PASSAGE FOR REVIEW:
╔══

1992: We had computers, even PCs, but they were slow. You would find out if you had your entire PhD thesis in a single document and tried to go from chapter 1 to chapter 4 after making changes. Word had to re-paginate the entire document, which would take longer than making a pot of coffee and drinking it. Others used LaTeX on the mainframe, entering text on a VT100 terminal.

Model building

1990s: Every time a new structure was solved, we would build a physical model. Well, we would have a crystallography course, and participants would build stretches of ten amino acids from a list of main-chain and side-chain torsion angles. Then, we would assemble those on a wooden board with aluminum stakes, guided by the projection of the C-alpha trace taped to the wooden board. At the end, the technician from downstairs would build a plexiglass housing to avoid tampering with the structure (see Discussion, occupational hazards). It was reminiscent of a hunter putting skulls and antlers of the kill on the wall.

╚══

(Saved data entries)

╔══

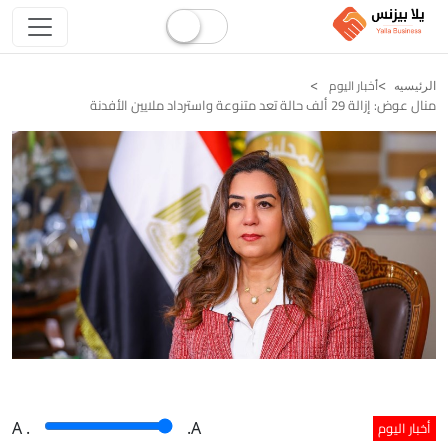
أخبار اليوم
الرئيسيه
منال عوض: إزالة 29 ألف حالة تعد متنوعة واسترداد ملايين الأفدنة
أخبار اليوم
A
.
.A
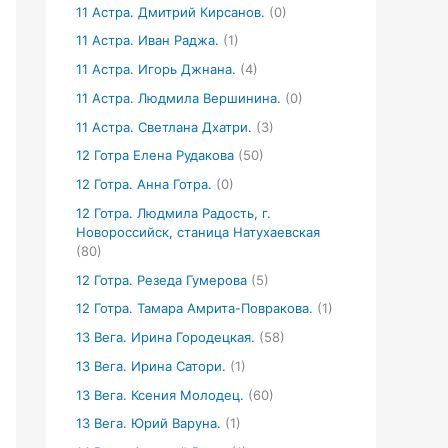
11 Астра. Дмитрий Кирсанов.
(0)
11 Астра. Иван Раджа.
(1)
11 Астра. Игорь Джнана.
(4)
11 Астра. Людмила Вершинина.
(0)
11 Астра. Светлана Дхатри.
(3)
12 Готра Елена Рудакова
(50)
12 Готра. Анна Готра.
(0)
12 Готра. Людмила Радость, г.
Новороссийск, станица Натухаевская
(80)
12 Готра. Резеда Гумерова
(5)
12 Готра. Тамара Амрита-Повракова.
(1)
13 Вега. Ирина Городецкая.
(58)
13 Вега. Ирина Сатори.
(1)
13 Вега. Ксения Молодец.
(60)
13 Вега. Юрий Варуна.
(1)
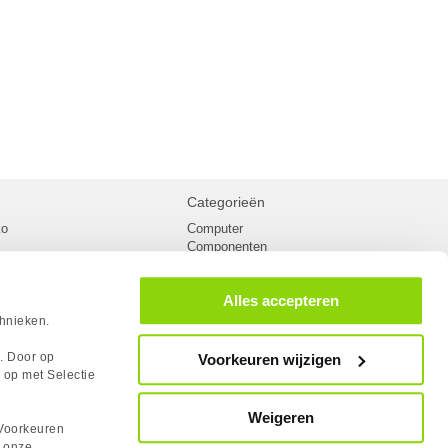
Categorieën
ko
Computer
Componenten
inglist
Randapparatuur
oorwaarden
Kabels
Alles accepteren
 verzending
Netwerk
Laptops
chnieken.
n
Gaming laptops
PC Systemen
s. Door op
Voorkeuren wijzigen
cademy
Monitoren
 op met Selectie
tlights
Megekko fanshop
utube
Weigeren
rum
Voorkeuren
lden Case Badge
n onze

╚══

WORK INSTRUCTION A: Convert the entries into a numbered list, skipping any blank lines, starting at the entry line that contains "Categorieën" and ending with the last line of the entries.
WORK INSTRUCTION B: Carry on the passage about early computers and model building from where it stops.
The passage and the entries have nothing to do with each other.

WRITTEN RESPONSE A:
1. Categorieën
2. ko
3. Computer
4. Componenten
5. inglist
6. Randapparatuur
7. oorwaarden
8. Kabels
9. Alles accepteren
10.  verzending
11. Netwerk
12. Laptops
13. chnieken.
14. n
15. Gaming laptops
16. PC Systemen
17. s. Door op
18. Voorkeuren wijzigen
19. cademy
20. Monitoren
21.  op met Selectie
22. tlights
23. Megekko fanshop
24. utube
25. Weigeren
26. rum
27. Voorkeuren
28. lden Case Badge
29. n onze

WRITTEN RESPONSE B:
Conferences

Discussion

see discussion page, second tab on the top

Footnotes

  1. Karsten: back then, you could ask for a specific PDB ID, and researchers tried to get one that fit their project. nRNT for RNase T1 is pretty good, but at one point the lab ran out of digits
  2. Karsten: Looking back, I'm amazed that only five years passed between the 4 Angstrom model and the complete atomic model of photosystem I. To me, folks working on that project were in a different space-time continuum. Everything took longer, the unit cell dimensions were crazy, the solvent content unbelievable, and then the did these things like advancing the spindle every three images because they were burning through the crystal, or using a cylindrical image plate in Japan in hopes of spreading out the overlapping diffraction spots. And then there was airport security: "No, you can't X-ray that, sorry. It's in the thermos to keep it cool. No, you can't look inside, it is light sensitive. Yes, trust me." I am still impressed by the graduate students who dared to join this project.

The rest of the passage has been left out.